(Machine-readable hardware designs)

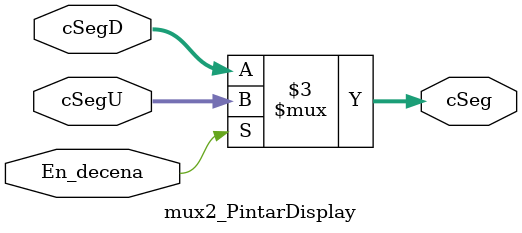
<source format=sv>
`timescale 1ns / 1ps

module mux2_PintarDisplay(input logic En_decena,
                      input logic [6:0] cSegU,
                      input logic [6:0] cSegD,
                      output logic [6:0] cSeg);
                      
    always @ (En_decena |cSegU | cSegD)     
    
        //los digitos se activan en 0
        begin 
           if(En_decena) //Si las decenas están desactivadas
            begin
            cSeg = cSegU; //pasan las unidades
            end
           else //Si las decenas están activadas 
            begin
            cSeg = cSegD;  //Pasan las decenas
            end
        end
endmodule
</source>
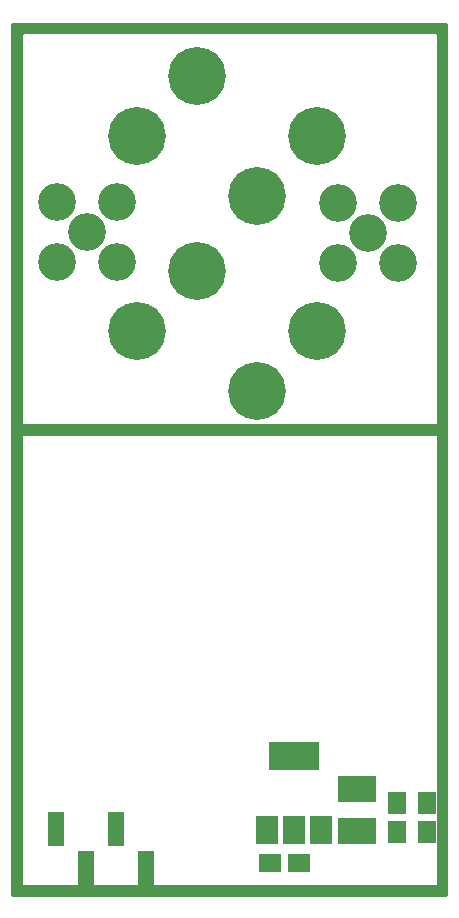
<source format=gbs>
G04 #@! TF.FileFunction,Soldermask,Bot*
%FSLAX46Y46*%
G04 Gerber Fmt 4.6, Leading zero omitted, Abs format (unit mm)*
G04 Created by KiCad (PCBNEW 4.0.6) date 01/05/18 17:09:47*
%MOMM*%
%LPD*%
G01*
G04 APERTURE LIST*
%ADD10C,0.100000*%
%ADD11R,3.194000X2.178000*%
%ADD12R,1.650000X1.900000*%
%ADD13R,1.900000X1.650000*%
%ADD14C,3.200000*%
%ADD15R,1.400000X2.910000*%
%ADD16C,4.900000*%
%ADD17R,1.898600X2.398980*%
%ADD18R,4.199840X2.398980*%
%ADD19C,0.254000*%
G04 APERTURE END LIST*
D10*
D11*
X138010000Y-108642000D03*
X138010000Y-112198000D03*
D12*
X143920000Y-109820000D03*
X143920000Y-112320000D03*
X141420000Y-109820000D03*
X141420000Y-112320000D03*
D13*
X130620000Y-114890000D03*
X133120000Y-114890000D03*
D14*
X138938000Y-61595000D03*
X136398000Y-59055000D03*
X141478000Y-59055000D03*
X141478000Y-64135000D03*
X136398000Y-64135000D03*
X115189000Y-61468000D03*
X117729000Y-58928000D03*
X117729000Y-64008000D03*
X112649000Y-64008000D03*
X112649000Y-58928000D03*
D15*
X120170000Y-115345000D03*
X115090000Y-115345000D03*
X117630000Y-112035000D03*
X112550000Y-112035000D03*
D16*
X124460000Y-48260000D03*
X119380000Y-53340000D03*
X129540000Y-58420000D03*
X134620000Y-53340000D03*
X129540000Y-74930000D03*
X134620000Y-69850000D03*
X124460000Y-64770000D03*
X119380000Y-69850000D03*
D17*
X134978700Y-112159600D03*
X132680000Y-112159600D03*
X130381300Y-112159600D03*
D18*
X132680000Y-105860400D03*
D19*
G36*
X145593000Y-117593000D02*
X108847000Y-117593000D01*
X108847000Y-78720000D01*
X109593000Y-78720000D01*
X109593000Y-116720000D01*
X109603006Y-116769410D01*
X109631447Y-116811035D01*
X109673841Y-116838315D01*
X109720000Y-116847000D01*
X144720000Y-116847000D01*
X144769410Y-116836994D01*
X144811035Y-116808553D01*
X144838315Y-116766159D01*
X144847000Y-116720000D01*
X144847000Y-78720000D01*
X144836994Y-78670590D01*
X144808553Y-78628965D01*
X144766159Y-78601685D01*
X144720000Y-78593000D01*
X109720000Y-78593000D01*
X109670590Y-78603006D01*
X109628965Y-78631447D01*
X109601685Y-78673841D01*
X109593000Y-78720000D01*
X108847000Y-78720000D01*
X108847000Y-44720000D01*
X109593000Y-44720000D01*
X109593000Y-77720000D01*
X109603006Y-77769410D01*
X109631447Y-77811035D01*
X109673841Y-77838315D01*
X109720000Y-77847000D01*
X144720000Y-77847000D01*
X144769410Y-77836994D01*
X144811035Y-77808553D01*
X144838315Y-77766159D01*
X144847000Y-77720000D01*
X144847000Y-44720000D01*
X144836994Y-44670590D01*
X144808553Y-44628965D01*
X144766159Y-44601685D01*
X144720000Y-44593000D01*
X109720000Y-44593000D01*
X109670590Y-44603006D01*
X109628965Y-44631447D01*
X109601685Y-44673841D01*
X109593000Y-44720000D01*
X108847000Y-44720000D01*
X108847000Y-43847000D01*
X145593000Y-43847000D01*
X145593000Y-117593000D01*
X145593000Y-117593000D01*
G37*
X145593000Y-117593000D02*
X108847000Y-117593000D01*
X108847000Y-78720000D01*
X109593000Y-78720000D01*
X109593000Y-116720000D01*
X109603006Y-116769410D01*
X109631447Y-116811035D01*
X109673841Y-116838315D01*
X109720000Y-116847000D01*
X144720000Y-116847000D01*
X144769410Y-116836994D01*
X144811035Y-116808553D01*
X144838315Y-116766159D01*
X144847000Y-116720000D01*
X144847000Y-78720000D01*
X144836994Y-78670590D01*
X144808553Y-78628965D01*
X144766159Y-78601685D01*
X144720000Y-78593000D01*
X109720000Y-78593000D01*
X109670590Y-78603006D01*
X109628965Y-78631447D01*
X109601685Y-78673841D01*
X109593000Y-78720000D01*
X108847000Y-78720000D01*
X108847000Y-44720000D01*
X109593000Y-44720000D01*
X109593000Y-77720000D01*
X109603006Y-77769410D01*
X109631447Y-77811035D01*
X109673841Y-77838315D01*
X109720000Y-77847000D01*
X144720000Y-77847000D01*
X144769410Y-77836994D01*
X144811035Y-77808553D01*
X144838315Y-77766159D01*
X144847000Y-77720000D01*
X144847000Y-44720000D01*
X144836994Y-44670590D01*
X144808553Y-44628965D01*
X144766159Y-44601685D01*
X144720000Y-44593000D01*
X109720000Y-44593000D01*
X109670590Y-44603006D01*
X109628965Y-44631447D01*
X109601685Y-44673841D01*
X109593000Y-44720000D01*
X108847000Y-44720000D01*
X108847000Y-43847000D01*
X145593000Y-43847000D01*
X145593000Y-117593000D01*
M02*

</source>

> [TASK PROMPT] Please copy the lines above exactly as written, apart from any pictures.

> [RESPONSE TO THE TASK]
<source format=sv>
`timescale 1ns / 1ps

module mux2_PintarDisplay(input logic En_decena,
                      input logic [6:0] cSegU,
                      input logic [6:0] cSegD,
                      output logic [6:0] cSeg);
                      
    always @ (En_decena |cSegU | cSegD)     
    
        //los digitos se activan en 0
        begin 
           if(En_decena) //Si las decenas están desactivadas
            begin
            cSeg = cSegU; //pasan las unidades
            end
           else //Si las decenas están activadas 
            begin
            cSeg = cSegD;  //Pasan las decenas
            end
        end
endmodule
</source>
<source format=gbs>
G04 #@! TF.FileFunction,Soldermask,Bot*
%FSLAX46Y46*%
G04 Gerber Fmt 4.6, Leading zero omitted, Abs format (unit mm)*
G04 Created by KiCad (PCBNEW 4.0.6) date 01/05/18 17:09:47*
%MOMM*%
%LPD*%
G01*
G04 APERTURE LIST*
%ADD10C,0.100000*%
%ADD11R,3.194000X2.178000*%
%ADD12R,1.650000X1.900000*%
%ADD13R,1.900000X1.650000*%
%ADD14C,3.200000*%
%ADD15R,1.400000X2.910000*%
%ADD16C,4.900000*%
%ADD17R,1.898600X2.398980*%
%ADD18R,4.199840X2.398980*%
%ADD19C,0.254000*%
G04 APERTURE END LIST*
D10*
D11*
X138010000Y-108642000D03*
X138010000Y-112198000D03*
D12*
X143920000Y-109820000D03*
X143920000Y-112320000D03*
X141420000Y-109820000D03*
X141420000Y-112320000D03*
D13*
X130620000Y-114890000D03*
X133120000Y-114890000D03*
D14*
X138938000Y-61595000D03*
X136398000Y-59055000D03*
X141478000Y-59055000D03*
X141478000Y-64135000D03*
X136398000Y-64135000D03*
X115189000Y-61468000D03*
X117729000Y-58928000D03*
X117729000Y-64008000D03*
X112649000Y-64008000D03*
X112649000Y-58928000D03*
D15*
X120170000Y-115345000D03*
X115090000Y-115345000D03*
X117630000Y-112035000D03*
X112550000Y-112035000D03*
D16*
X124460000Y-48260000D03*
X119380000Y-53340000D03*
X129540000Y-58420000D03*
X134620000Y-53340000D03*
X129540000Y-74930000D03*
X134620000Y-69850000D03*
X124460000Y-64770000D03*
X119380000Y-69850000D03*
D17*
X134978700Y-112159600D03*
X132680000Y-112159600D03*
X130381300Y-112159600D03*
D18*
X132680000Y-105860400D03*
D19*
G36*
X145593000Y-117593000D02*
X108847000Y-117593000D01*
X108847000Y-78720000D01*
X109593000Y-78720000D01*
X109593000Y-116720000D01*
X109603006Y-116769410D01*
X109631447Y-116811035D01*
X109673841Y-116838315D01*
X109720000Y-116847000D01*
X144720000Y-116847000D01*
X144769410Y-116836994D01*
X144811035Y-116808553D01*
X144838315Y-116766159D01*
X144847000Y-116720000D01*
X144847000Y-78720000D01*
X144836994Y-78670590D01*
X144808553Y-78628965D01*
X144766159Y-78601685D01*
X144720000Y-78593000D01*
X109720000Y-78593000D01*
X109670590Y-78603006D01*
X109628965Y-78631447D01*
X109601685Y-78673841D01*
X109593000Y-78720000D01*
X108847000Y-78720000D01*
X108847000Y-44720000D01*
X109593000Y-44720000D01*
X109593000Y-77720000D01*
X109603006Y-77769410D01*
X109631447Y-77811035D01*
X109673841Y-77838315D01*
X109720000Y-77847000D01*
X144720000Y-77847000D01*
X144769410Y-77836994D01*
X144811035Y-77808553D01*
X144838315Y-77766159D01*
X144847000Y-77720000D01*
X144847000Y-44720000D01*
X144836994Y-44670590D01*
X144808553Y-44628965D01*
X144766159Y-44601685D01*
X144720000Y-44593000D01*
X109720000Y-44593000D01*
X109670590Y-44603006D01*
X109628965Y-44631447D01*
X109601685Y-44673841D01*
X109593000Y-44720000D01*
X108847000Y-44720000D01*
X108847000Y-43847000D01*
X145593000Y-43847000D01*
X145593000Y-117593000D01*
X145593000Y-117593000D01*
G37*
X145593000Y-117593000D02*
X108847000Y-117593000D01*
X108847000Y-78720000D01*
X109593000Y-78720000D01*
X109593000Y-116720000D01*
X109603006Y-116769410D01*
X109631447Y-116811035D01*
X109673841Y-116838315D01*
X109720000Y-116847000D01*
X144720000Y-116847000D01*
X144769410Y-116836994D01*
X144811035Y-116808553D01*
X144838315Y-116766159D01*
X144847000Y-116720000D01*
X144847000Y-78720000D01*
X144836994Y-78670590D01*
X144808553Y-78628965D01*
X144766159Y-78601685D01*
X144720000Y-78593000D01*
X109720000Y-78593000D01*
X109670590Y-78603006D01*
X109628965Y-78631447D01*
X109601685Y-78673841D01*
X109593000Y-78720000D01*
X108847000Y-78720000D01*
X108847000Y-44720000D01*
X109593000Y-44720000D01*
X109593000Y-77720000D01*
X109603006Y-77769410D01*
X109631447Y-77811035D01*
X109673841Y-77838315D01*
X109720000Y-77847000D01*
X144720000Y-77847000D01*
X144769410Y-77836994D01*
X144811035Y-77808553D01*
X144838315Y-77766159D01*
X144847000Y-77720000D01*
X144847000Y-44720000D01*
X144836994Y-44670590D01*
X144808553Y-44628965D01*
X144766159Y-44601685D01*
X144720000Y-44593000D01*
X109720000Y-44593000D01*
X109670590Y-44603006D01*
X109628965Y-44631447D01*
X109601685Y-44673841D01*
X109593000Y-44720000D01*
X108847000Y-44720000D01*
X108847000Y-43847000D01*
X145593000Y-43847000D01*
X145593000Y-117593000D01*
M02*

</source>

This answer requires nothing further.